Schlumberger and colleagues conducted a randomized, open-label, Phase 3 trial involving 24 French centers to determine whether the rate of successful postoperative thyroid ablation would be similar among euthyroid patients receiving recombinant human thyrotropin (thyrotropin alfa) or among hypothyroid patients undergoing thyroid-hormone withdrawal and among those receiving low (1.1 GBq) or high (3.7 GBq) I-131 radioactivity. 

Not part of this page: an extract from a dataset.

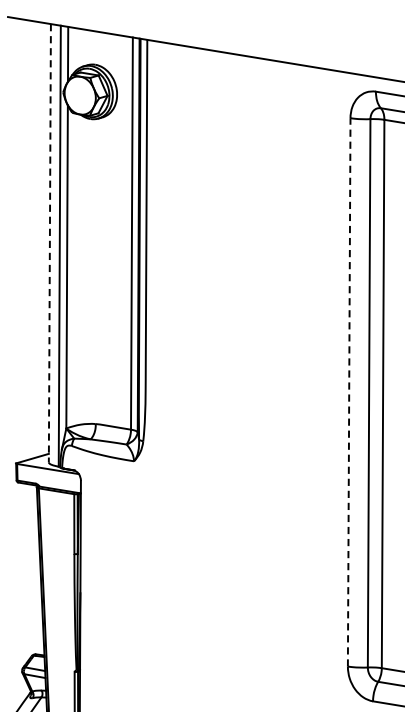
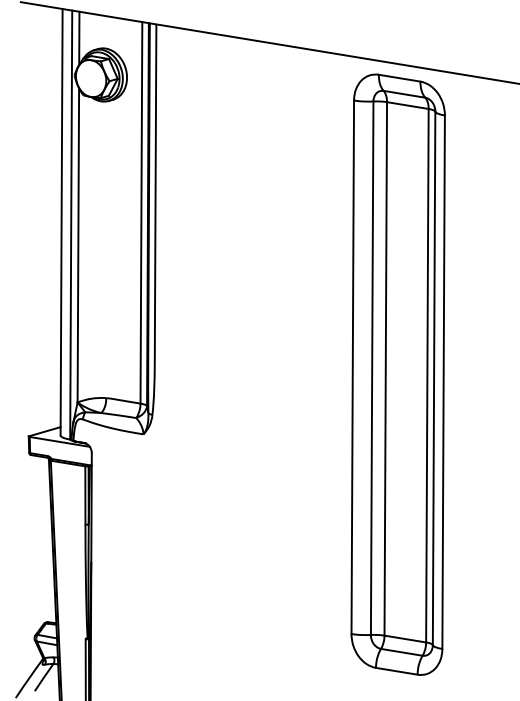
line: (49, 243) -> (61, 222), dashed -> solid
line: (348, 392) -> (352, 367), dashed -> solid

The researchers included patients who were 18 years or older with: total thyroidectomy for differentiated thyroid carcinoma; tumor-node-metastasis (TNM) stage, ascertained on pathological exam of a surgical specimen, of pT1 (with tumor diameter <1 cm) and N1 or Nx, pT1 (with tumor diameter >1 to 2 cm) and any N stage or pT2N0; absence of distant metastasis; and no iodine contamination. The researchers assessed thyroid ablation eight months after radioiodine administration by neck ultrasonography and measurement of recombinant human thyrotropin-stimulated thyroglobulin. 

Schlumberger et al enrolled 752 patients between 2007 and 2010, 92 of whom had papillary cancer. There were no unexpected serious adverse events. In the 684 patients with evaluable data, they reported ultrasonography of the neck was normal in 95 percent, and the stimulated thyroglobulin level was 1 ng per milliliter or less in 95 percent of patients without detectable thyroglobulin antibodies. Thyroid ablation was complete in 92 percent of patients. The ablation rate was equivalent between I -131 doses and between the thyrotropin-stimulation methods, they reported.

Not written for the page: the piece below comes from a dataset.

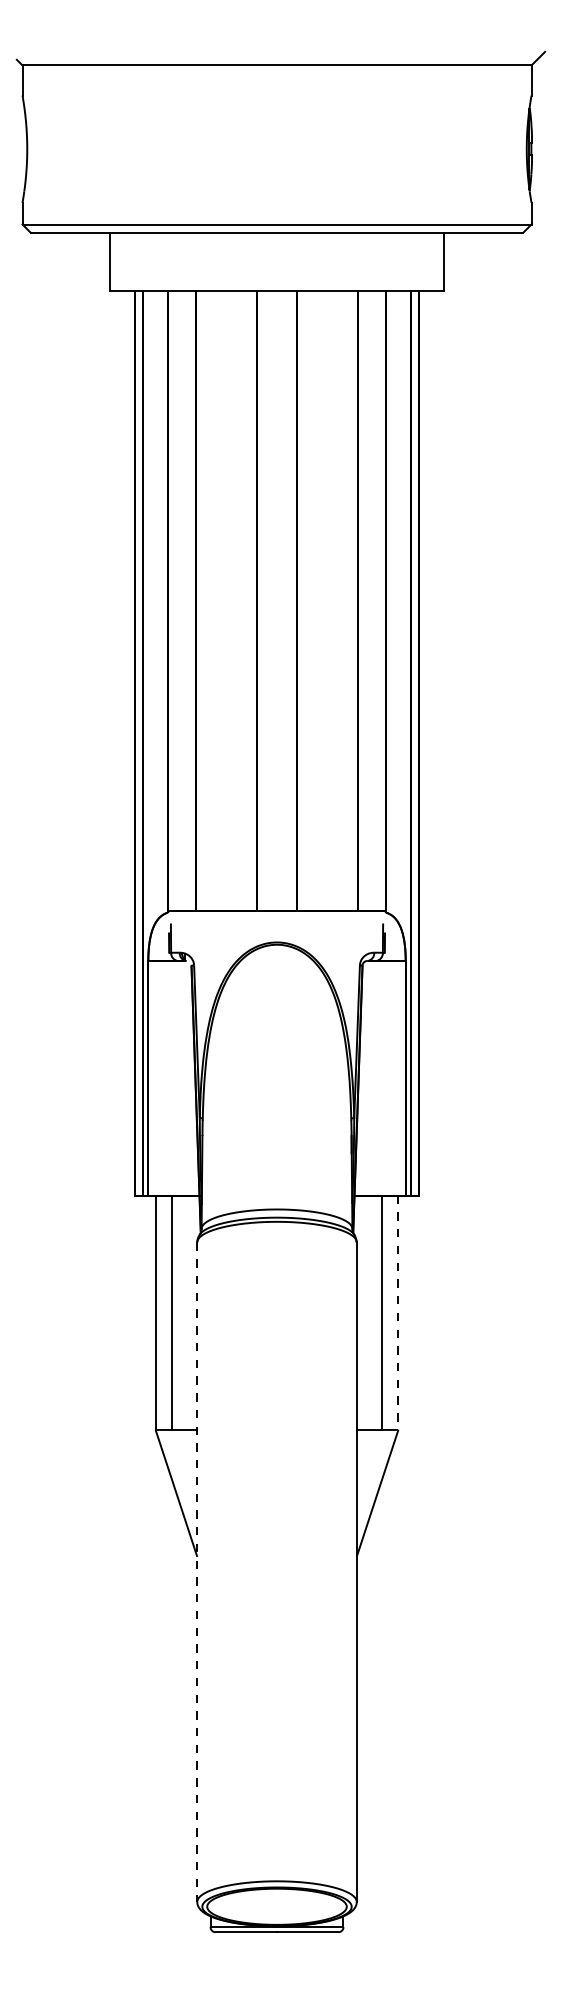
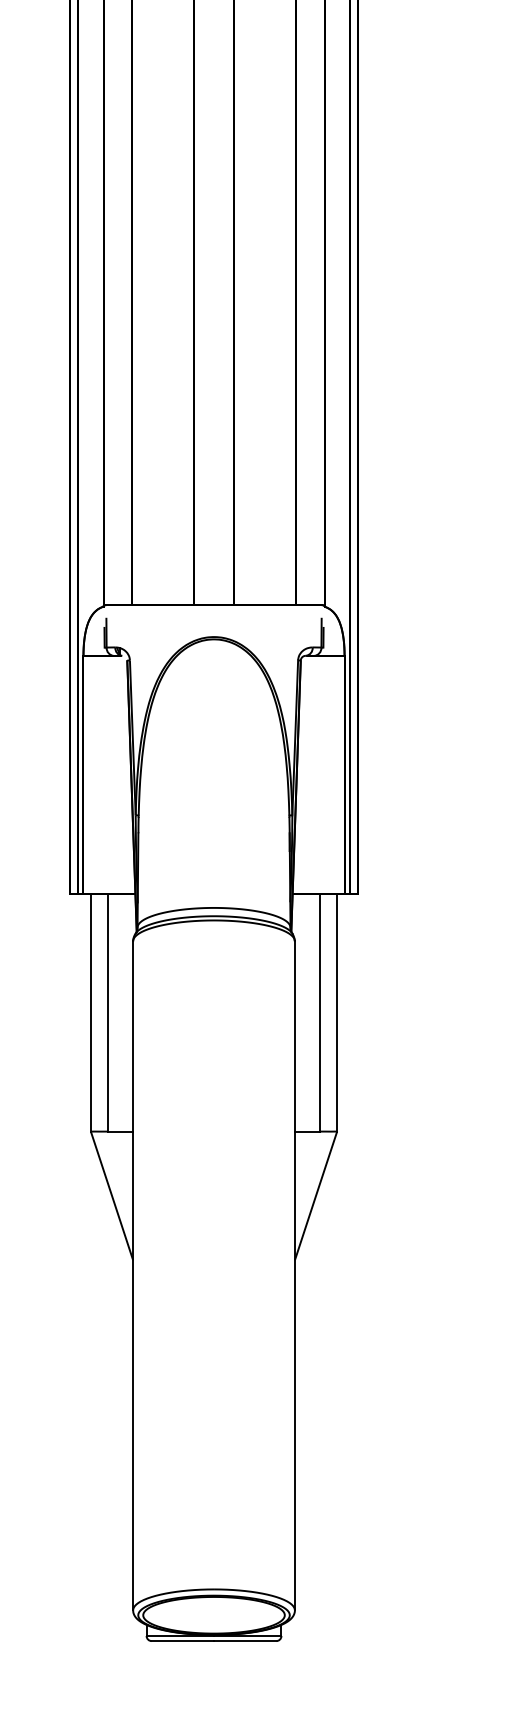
line: (398, 1313) -> (337, 1013), dashed -> solid
line: (197, 1572) -> (133, 1276), dashed -> solid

In the other study, Ujjal Mallick, FRCR, of the Northern Centre for Cancer Care, Freeman Hospital in Newcastle upon Tyne, England, and colleagues conducted a randomized non-inferiority trial comparing low-dose and high-dose radioiodine, each in combination with either thyrotropin alfa or thyroid hormone withdrawal before ablation at 29 U.K. centers. Patients (age range, 16 to 80 years) had tumor stage T1 to T3, with possible spread to nearby lymph nodes but without metastasis. The endpoints were the rate of success of ablation at six to nine months, adverse events, quality of life and length of hospital stay.

A total of 438 patients underwent randomization; data could be analyzed for 421, according to Mallick et al. Ablation success rates were 85 percent in the group receiving low-dose radioiodine vs. 88.9 percent in the group receiving the high dose and 87.1 percent in the thyrotropin alfa group vs. 86.7 percent in the group undergoing thyroid hormone withdrawal. Similar results were found for low-dose radioiodine plus thyrotropin alfa (84.3 percent) vs. high-dose radioiodine plus thyroid hormone withdrawal (87.6 percent) or high-dose radioiodine plus thyrotropin alfa (90.2 percent). 

In this U.K. study, they also found that more patients in the high-dose group than in the low-dose group were hospitalized for at least three days (36.3 vs. 13 percent). The proportions of patients with adverse events were 21 percent in the low-dose group vs. 33 percent in the high-dose group and 23 percent in the thyrotropin alfa group vs. 30 percent in the group undergoing thyroid hormone withdrawal.

In the editorial, Alexander and Larsen wrote, “These results should change standard practice, although they also raise the question of whether any radioiodine therapy is required for low-risk patients, since 21 to 59 percent of the patients in these two studies had already met the goal of a low thyroglobulin level after thyroidectomy alone. The use of radioiodine to achieve effective ablation in the remainder of patients must be weighed against increasing the risk of second primary cancers through exposure to radiation and the expense and logistics of radioiodine administration.” 

The study by Schlumberger and colleagues was funded by the French National Cancer Institute and the French Ministry of Health, while Mallik et al’s study was funded by Cancer Research U.K.